[Start of Attachment]

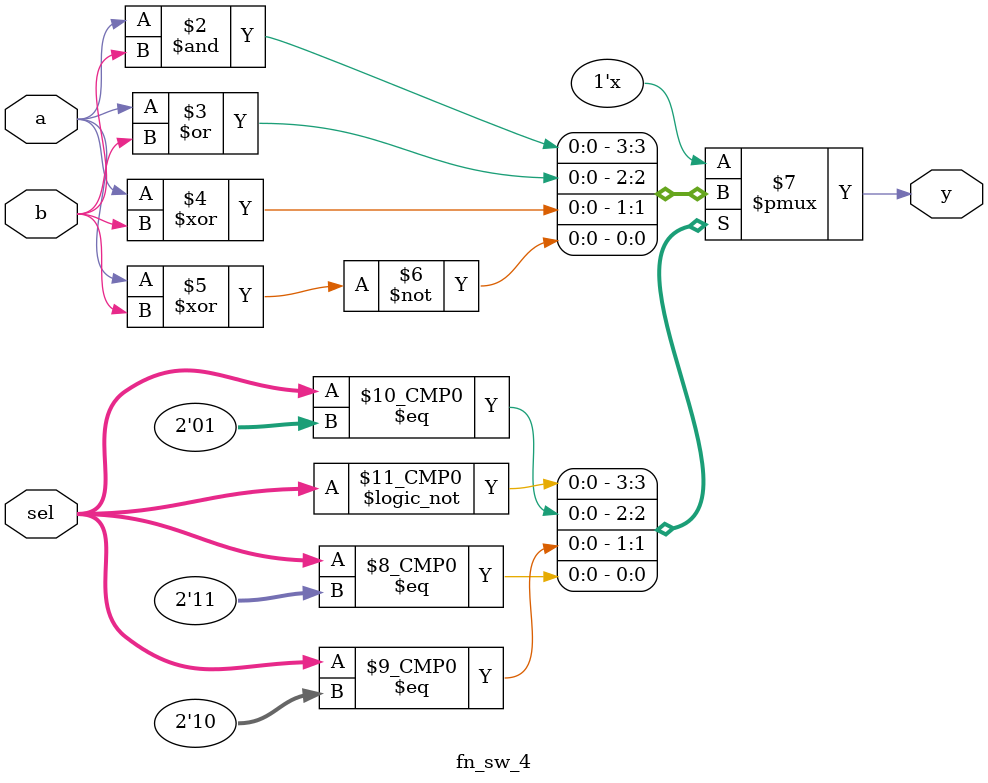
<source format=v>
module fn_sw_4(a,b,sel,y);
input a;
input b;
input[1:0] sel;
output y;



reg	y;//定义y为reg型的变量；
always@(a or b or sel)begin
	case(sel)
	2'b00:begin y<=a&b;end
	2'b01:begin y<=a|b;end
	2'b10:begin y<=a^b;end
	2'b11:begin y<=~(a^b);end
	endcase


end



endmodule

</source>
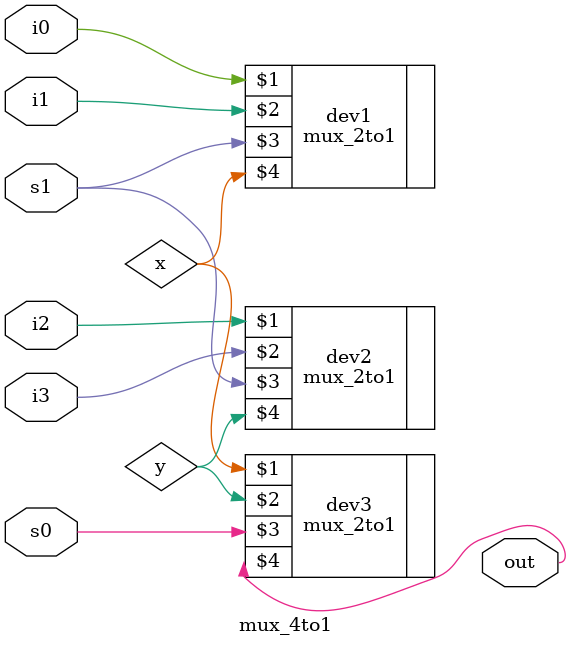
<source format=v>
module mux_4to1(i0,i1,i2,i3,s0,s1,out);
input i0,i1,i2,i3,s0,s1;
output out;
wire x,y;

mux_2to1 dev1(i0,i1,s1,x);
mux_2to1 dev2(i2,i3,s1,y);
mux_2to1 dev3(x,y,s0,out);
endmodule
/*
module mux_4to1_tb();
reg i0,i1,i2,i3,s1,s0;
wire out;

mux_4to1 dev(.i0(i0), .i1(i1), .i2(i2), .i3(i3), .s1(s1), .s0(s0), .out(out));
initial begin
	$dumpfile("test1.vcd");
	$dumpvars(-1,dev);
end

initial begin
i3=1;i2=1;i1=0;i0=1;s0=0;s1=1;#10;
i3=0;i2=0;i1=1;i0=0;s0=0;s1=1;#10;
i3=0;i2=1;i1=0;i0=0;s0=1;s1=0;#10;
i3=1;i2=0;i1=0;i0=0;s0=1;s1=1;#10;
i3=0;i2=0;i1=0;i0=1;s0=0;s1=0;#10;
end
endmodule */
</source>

[End of Attachment]

▶ **Problem**: Your answer must be the lines from the one holding "i3=0;i2=0;i1=1;i0=0;s0=0;s1=1;#10;" to the end of the listing above, exactly as written and nothing else.

▶ **Solution to the exercise**:
i3=0;i2=0;i1=1;i0=0;s0=0;s1=1;#10;
i3=0;i2=1;i1=0;i0=0;s0=1;s1=0;#10;
i3=1;i2=0;i1=0;i0=0;s0=1;s1=1;#10;
i3=0;i2=0;i1=0;i0=1;s0=0;s1=0;#10;
end
endmodule */
</source>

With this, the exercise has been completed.